The New York City Council passed on Tuesday a ban on pre-employment testing for marijuana usage.
The bill, sponsored by Public Advocate Jumaane Williams, Majority Leader Laurie A. Cumbo and Council Member Carlina Rivera, prohibits employers from requiring a prospective employee to submit to testing for tetrahydrocannabinols (THC), the active ingredient in marijuana, as a condition of employment. Exceptions are provided for security-sensitive jobs, and those tied to a federal or state contract or grant.
Opponents of pre-employment testing, like Williams, argue that in many cases screening for THC does more harm than marijuana itself, with applicants being rejected for a positive test or declining to apply to jobs that require it.
"Testing isn't a deterrent to using marijuana, it's an impediment to opportunity that dates back to the Reagan era-- a war on drugs measure that's now a war on workers," said Williams.

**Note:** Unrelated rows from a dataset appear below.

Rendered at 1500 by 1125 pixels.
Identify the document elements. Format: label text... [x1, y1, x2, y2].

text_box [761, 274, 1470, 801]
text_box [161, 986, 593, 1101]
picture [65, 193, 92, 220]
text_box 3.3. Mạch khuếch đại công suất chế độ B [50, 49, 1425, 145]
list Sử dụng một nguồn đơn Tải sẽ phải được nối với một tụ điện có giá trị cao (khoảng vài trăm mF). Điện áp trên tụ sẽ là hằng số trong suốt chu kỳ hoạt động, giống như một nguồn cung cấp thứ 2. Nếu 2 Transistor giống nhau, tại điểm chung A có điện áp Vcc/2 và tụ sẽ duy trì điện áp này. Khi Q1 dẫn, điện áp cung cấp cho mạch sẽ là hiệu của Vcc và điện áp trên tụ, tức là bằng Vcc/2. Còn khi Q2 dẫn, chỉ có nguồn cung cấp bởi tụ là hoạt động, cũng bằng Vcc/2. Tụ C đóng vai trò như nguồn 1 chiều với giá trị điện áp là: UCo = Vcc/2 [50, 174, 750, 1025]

Cannabis accounts for about half of all positive results on drug tests, and failed tests lead to an inability for many to advance in their careers. As many as 70 percent of large employers utilize pre-employment drug screenings, encompassing as many as 40 percent of jobs, according to a 2018 Vox report.
"Prospective employers don't test for alcohol, so marijuana should be no different," said Williams. "We need to be creating more access points for employment, not less. And as we push for legalization on a state level, it makes absolutely no sense that we're keeping people from finding jobs or advancing their careers because of marijuana use."
The City Council also passed a second bill on Tuesday, sponsored by Councilmember Donovan Richards of Queens. His bill prohibits the Department of Probation from conducting drug tests for marijuana, preventing hundreds of people from being re-arrested for low-level marijuana charges, which often are unrelated to their original offense.
"The passage of these bills is an important step in the decriminalization of marijuana and the reduction of collateral consequences such as job loss and loss of access to subsidized housing and other public benefits," the City Council's Progressive Caucus said in a statement.
The Progressive Caucus introduced a Marijuana Justice Package last month that includes four pieces of legislation and 13 resolutions in support of the ethical legalization of marijuana that prioritizes equity and restitution, reduces the collateral consequences from marijuana criminalization and promotes policies that prioritize the inclusion of communities most harmed by marijuana criminalization.
"We will push the remaining bills and resolutions, dealing with the collateral consequences of marijuana usage and possession on racialized child welfare proceedings, to hearing and passage in the coming weeks," the Caucus said in the statement.